La passagère est «décédée des suites d'un tir l'ayant touchée au cou», tandis que le conducteur du véhicule a été blessé sans que ses jours ne soient en danger, selon la même source. L'Inspection générale de la police nationale (IGPN) a été saisie tandis que le parquet a ouvert une enquête pour «tentative de meurtre sur personnes dépositaires de l'autorité publique» et «refus d'obtempérer».

«C'est un quartier tranquille ici, il ne se passe jamais rien»

Les trois policiers en patrouille sont actuellement entendus sous le régime de la garde à vue pour avoir fait usage de leur arme, tandis que le conducteur a également été placé en garde à vue, selon le parquet de Grenoble. Cet homme de 30 ans a déjà condamné par le passé notamment pour violences aggravées, selon la même source. «J'ai entendu des tirs, ça m'a réveillé. J'ai vu la voiture des policiers arrêter l'autre voiture, qui avait les pneus crevés et roulait sur les jantes. J'habite ici depuis toujours et j'ai jamais vu ça», a déclaré à l'AFP un jeune homme d'une trentaine d'années, sous couvert d'anonymat.

Rencontré dans une boutique tabac-presse, il dit avoir vu la scène depuis la fenêtre de son immeuble, en surplomb d'une grande avenue, à l'orée d'une zone industrielle et à proximité du quartier Mistral, connu comme une zone sensible de Grenoble. «C'est un quartier tranquille ici, il ne se passe jamais rien», abonde le gérant du tabac. «On est à la croisée de plusieurs quartiers chauds, mais il n'y a pas de trafic ici, pas de deal. Ça aurait pu arriver un kilomètre plus haut ou un kilomètre plus bas sur l'avenue, mais c'est arrivé ici», selon le quinquagénaire.

Une dizaine de fusillades

La ville de Grenoble a connu depuis fin juin, une dizaine de fusillades impliquant parfois les forces de l'ordre, selon les relevés de la direction départementale de la sécurité publique (DDSP). Le week-end dernier, quatre hommes ont été pris en chasse par la police après avoir ouvert le feu devant un bar du quartier de Saint-Bruno, situé au nord-ouest de Grenoble et régulièrement cité dans les comptes-rendus de la DDSP de l'Isère.

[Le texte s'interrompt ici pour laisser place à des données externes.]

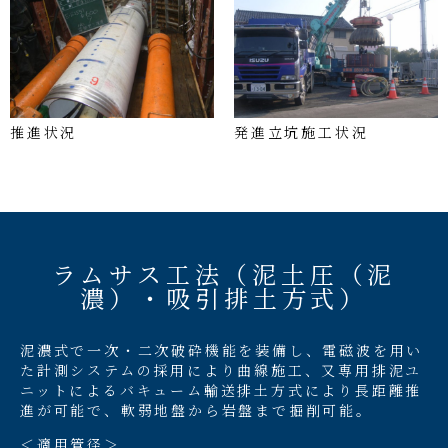
推進状況
発進立坑施工状況
ラムサス工法（泥土圧（泥
濃）・吸引排土方式）
泥濃式で一次・二次破砕機能を装備し、電磁波を用い
た計測システムの採用により曲線施工、又専用排泥ユ
ニットによるバキューム輸送排土方式により長距離推
進が可能で、軟弱地盤から岩盤まで掘削可能。
＜適用管径＞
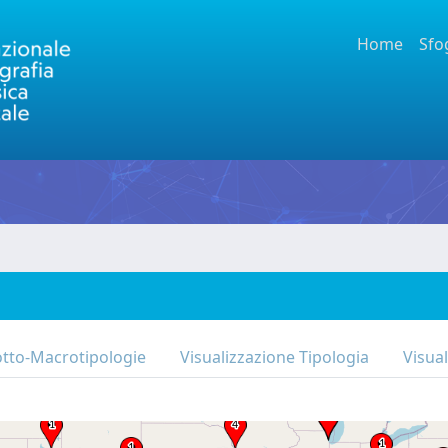
Home
Sfo
otto-Macrotipologie
Visualizzazione Tipologia
Visua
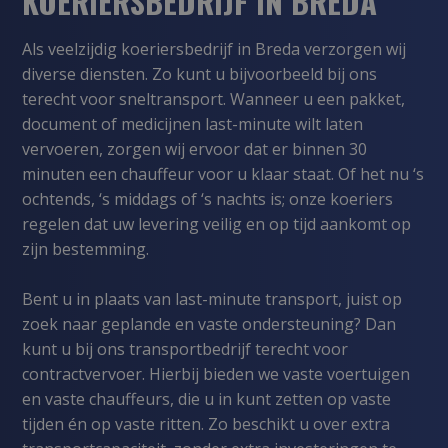
KOERIERSBEDRIJF IN BREDA
Als veelzijdig koeriersbedrijf in Breda verzorgen wij
diverse diensten. Zo kunt u bijvoorbeeld bij ons
terecht voor sneltransport. Wanneer u een pakket,
document of medicijnen last-minute wilt laten
vervoeren, zorgen wij ervoor dat er binnen 30
minuten een chauffeur voor u klaar staat. Of het nu ‘s
ochtends, ‘s middags of
‘s nachts
is; onze koeriers
regelen dat uw levering veilig en op tijd aankomt op
zijn bestemming.
Bent u in plaats van last-minute transport, juist op
zoek naar geplande en vaste ondersteuning? Dan
kunt u bij ons transportbedrijf terecht voor
contractvervoer
. Hierbij bieden we vaste voertuigen
en vaste chauffeurs, die u in kunt zetten op vaste
tijden én op vaste ritten. Zo beschikt u over extra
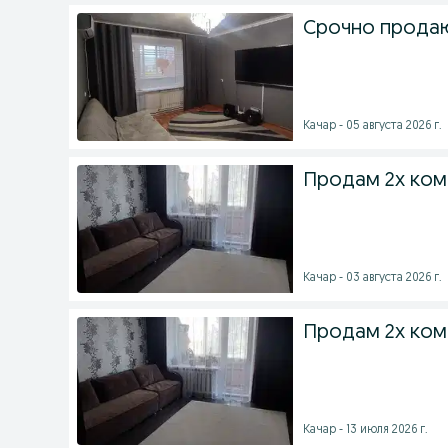
Срочно продаю
Качар - 05 августа 2026 г.
Продам 2х ком
Качар - 03 августа 2026 г.
Продам 2х ком
Качар - 13 июля 2026 г.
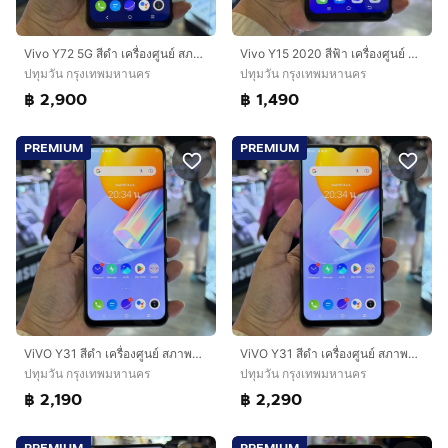
Vivo Y72 5G สีดำ เครื่องศูนย์ สภาพสวยมากๆ จอ6.58นิ้ว แรม8รอม128 Dimensity700 กล้อง64ล้าน(3ตัว)🔥🔥
Vivo Y15 2020 สีฟ้า เครื่องศูนย์ สภาพสวยมากๆ จอ6.35นิ้ว แรม4รอม64 กล้องหลัง3ตัว🩷🩷
ปทุมวัน กรุงเทพมหานคร
ปทุมวัน กรุงเทพมหานคร
฿ 2,900
฿ 1,490
PREMIUM
PREMIUM
ViVO Y31 สีดำ เครื่องศูนย์ สภาพสวย หลังมีรอยเคส จอมีจุดไบร์ทล่างเล็กๆ จอ6.58นิ้ว แรม8รอม128 Snap662 กล้อง48ล้าน(3ตัว)🥰🥰
ViVO Y31 สีดำ เครื่องศูนย์ สภาพสวยมากๆ จอมีรอยขนแมว จอ6.58นิ้ว แรม8รอม128 Snap662 กล้อง48ล้าน(3ตัว)🔥🔥
ปทุมวัน กรุงเทพมหานคร
ปทุมวัน กรุงเทพมหานคร
฿ 2,190
฿ 2,290
PREMIUM
PREMIUM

L'un d'eux, âgé de 34 ans, armé d'une Kalachnikov, a été blessé à l'épaule par les policiers qui ont tiré par trois fois parce qu'il «les aurait visés» avec son arme pendant la course poursuite, selon le communiqué du parquet. Le suspect déjà connu de la police a été mis en examen mardi pour «tentative de meurtres en bande organisée et sur personnes dépositaires de l'autorité publique», selon la même source.